開店時間のこともあって午前8時くらいに家を出られる人限定ってなるとさすがに厳しい。電話した時点で7時半くらいだったしな。
なのでこのメンツです。
生菓子担当で水谷さん。その補助に内炭さんと久保田。料理担当で俺、その補助で優姫と川辺さん。そして仕入れや雑務に上条先輩に堂本と浅井だ。

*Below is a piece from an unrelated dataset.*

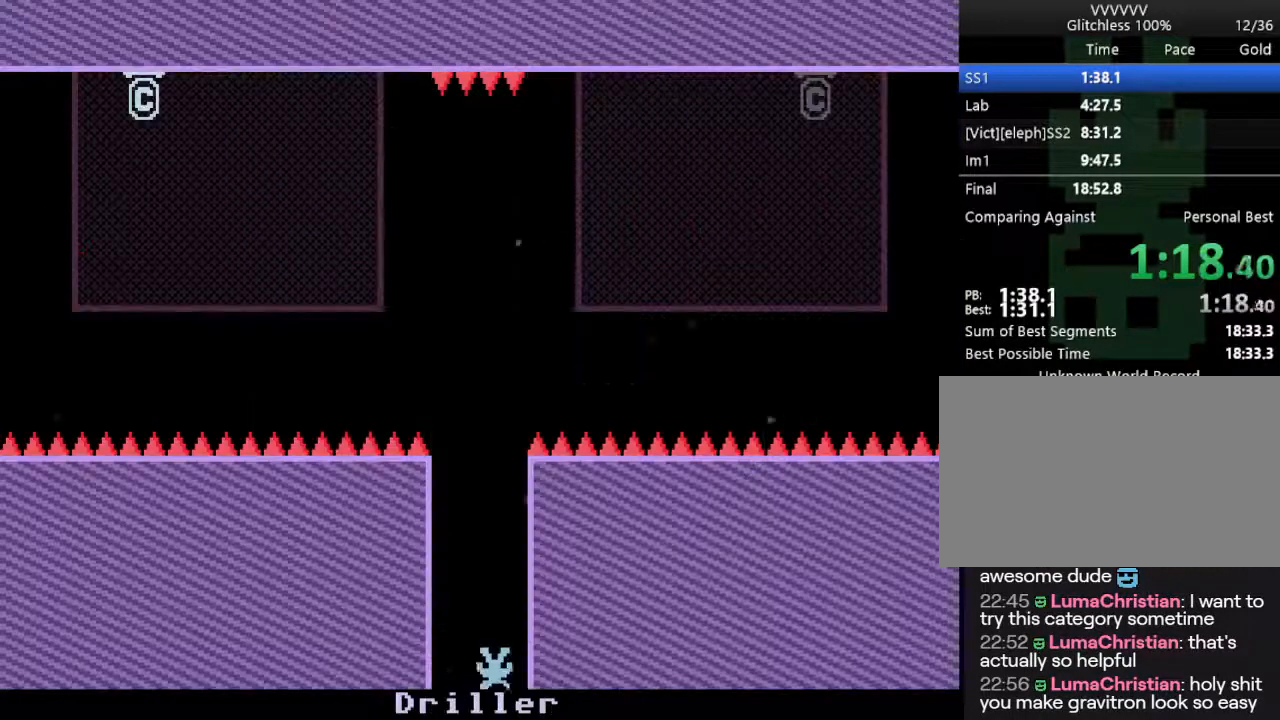
{"keys": ["right"], "events": []}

9人も入れて大丈夫なのかなと思いもしたけど、弥生さんは快諾してくれた。連休明けは忙しくなることが多く、何より抜けたのが万能タイプかつリフィマ唯一の男って要素を重く見たらしい。
「これはなかなか……」
堂本が苦笑するのも分かる。連休明け初日の発注量たるや山の如し。これをいつもはリフィス1人で片付けてたのかよ。
弥生さんは苦笑すらせず、無表情で淡々と説明する。
「糸魚川って合理と効率の鬼でしょ? これを1人で検品、仕分け、後片付け。そのついでに在庫確認をして、そのまま発注してたみたいなのよね。それも2時間弱で」
2人いても半日は掛かりそうだ。システムにスーパーマンを組み込むことによって起こる弊害の1つだな。稼働してる時はこれ以上ないくらい楽チンだけど、その歯車を1つ失うだけで下手をしたら機能停止まで追い込まれてしまう。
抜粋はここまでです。